══ RECORDS FOR THIS EXERCISE

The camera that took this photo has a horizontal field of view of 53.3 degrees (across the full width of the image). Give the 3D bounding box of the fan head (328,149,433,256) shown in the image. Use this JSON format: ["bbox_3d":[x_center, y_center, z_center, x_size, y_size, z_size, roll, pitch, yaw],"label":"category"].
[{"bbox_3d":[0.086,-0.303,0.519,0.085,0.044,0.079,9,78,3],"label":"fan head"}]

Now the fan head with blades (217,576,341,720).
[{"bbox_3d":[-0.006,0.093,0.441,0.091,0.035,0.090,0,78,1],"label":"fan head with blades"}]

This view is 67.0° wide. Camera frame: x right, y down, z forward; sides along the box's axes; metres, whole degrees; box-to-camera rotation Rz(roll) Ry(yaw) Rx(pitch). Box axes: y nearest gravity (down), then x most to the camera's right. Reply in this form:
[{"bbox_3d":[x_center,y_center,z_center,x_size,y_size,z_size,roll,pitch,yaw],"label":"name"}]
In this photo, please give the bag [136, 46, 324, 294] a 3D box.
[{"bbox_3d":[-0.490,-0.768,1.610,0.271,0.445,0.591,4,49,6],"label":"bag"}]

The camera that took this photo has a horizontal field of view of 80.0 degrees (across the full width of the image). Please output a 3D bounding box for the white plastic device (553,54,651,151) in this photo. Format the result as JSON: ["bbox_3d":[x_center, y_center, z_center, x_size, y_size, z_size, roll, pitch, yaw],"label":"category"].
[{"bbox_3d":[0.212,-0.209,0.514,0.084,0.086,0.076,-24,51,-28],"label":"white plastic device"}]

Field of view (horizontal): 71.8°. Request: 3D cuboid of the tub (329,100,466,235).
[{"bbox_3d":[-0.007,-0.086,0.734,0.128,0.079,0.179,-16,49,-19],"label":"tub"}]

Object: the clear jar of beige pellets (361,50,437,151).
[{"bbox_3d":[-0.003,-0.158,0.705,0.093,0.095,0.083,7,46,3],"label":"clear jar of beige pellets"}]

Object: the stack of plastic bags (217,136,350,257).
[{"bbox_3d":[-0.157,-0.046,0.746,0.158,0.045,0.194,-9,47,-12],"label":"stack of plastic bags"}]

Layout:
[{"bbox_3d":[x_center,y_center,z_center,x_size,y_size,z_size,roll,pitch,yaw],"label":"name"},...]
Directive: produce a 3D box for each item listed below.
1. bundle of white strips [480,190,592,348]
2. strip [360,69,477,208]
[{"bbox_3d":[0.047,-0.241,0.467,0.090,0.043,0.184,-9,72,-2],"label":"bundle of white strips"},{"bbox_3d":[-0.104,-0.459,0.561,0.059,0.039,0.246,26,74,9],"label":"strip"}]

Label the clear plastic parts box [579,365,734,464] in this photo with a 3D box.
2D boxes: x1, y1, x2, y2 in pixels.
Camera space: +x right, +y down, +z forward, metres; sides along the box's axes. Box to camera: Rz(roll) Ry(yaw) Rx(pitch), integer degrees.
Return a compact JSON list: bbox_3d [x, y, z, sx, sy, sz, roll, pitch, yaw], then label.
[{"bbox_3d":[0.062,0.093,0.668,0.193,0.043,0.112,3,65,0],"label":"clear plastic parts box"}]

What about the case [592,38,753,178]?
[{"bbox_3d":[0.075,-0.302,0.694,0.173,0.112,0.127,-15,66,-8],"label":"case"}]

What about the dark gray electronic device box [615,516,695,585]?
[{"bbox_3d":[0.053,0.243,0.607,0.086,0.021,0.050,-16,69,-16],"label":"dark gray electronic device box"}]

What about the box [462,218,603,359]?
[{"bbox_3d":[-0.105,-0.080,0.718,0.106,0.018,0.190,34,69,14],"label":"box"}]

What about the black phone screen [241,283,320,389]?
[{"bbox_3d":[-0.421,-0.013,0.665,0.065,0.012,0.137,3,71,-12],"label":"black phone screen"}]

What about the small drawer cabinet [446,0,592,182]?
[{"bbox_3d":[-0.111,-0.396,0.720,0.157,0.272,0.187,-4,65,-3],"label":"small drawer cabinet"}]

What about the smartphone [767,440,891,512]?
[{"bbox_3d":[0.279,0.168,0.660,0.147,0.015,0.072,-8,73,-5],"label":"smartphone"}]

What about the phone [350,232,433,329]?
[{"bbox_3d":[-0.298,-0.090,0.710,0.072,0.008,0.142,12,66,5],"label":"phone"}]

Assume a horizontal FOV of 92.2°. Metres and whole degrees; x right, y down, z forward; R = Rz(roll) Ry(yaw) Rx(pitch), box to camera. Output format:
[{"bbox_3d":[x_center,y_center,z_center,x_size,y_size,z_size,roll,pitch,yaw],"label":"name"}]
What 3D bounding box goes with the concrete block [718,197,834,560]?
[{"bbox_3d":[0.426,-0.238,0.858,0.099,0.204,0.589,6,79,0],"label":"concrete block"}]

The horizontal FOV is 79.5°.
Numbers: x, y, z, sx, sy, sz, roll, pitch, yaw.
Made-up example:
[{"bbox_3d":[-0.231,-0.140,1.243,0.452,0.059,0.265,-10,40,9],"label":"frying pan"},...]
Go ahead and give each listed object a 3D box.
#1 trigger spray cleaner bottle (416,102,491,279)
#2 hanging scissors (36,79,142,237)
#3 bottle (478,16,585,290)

════

* EXERCISE GOAL *
Among the entries above, find the line with "Object: the stack" and the line with "Directive: produce a"; give again exactly these two lines and all lines between them.

* FINAL ANSWER *
Object: the stack of plastic bags (217,136,350,257).
[{"bbox_3d":[-0.157,-0.046,0.746,0.158,0.045,0.194,-9,47,-12],"label":"stack of plastic bags"}]

Layout:
[{"bbox_3d":[x_center,y_center,z_center,x_size,y_size,z_size,roll,pitch,yaw],"label":"name"},...]
Directive: produce a 3D box for each item listed below.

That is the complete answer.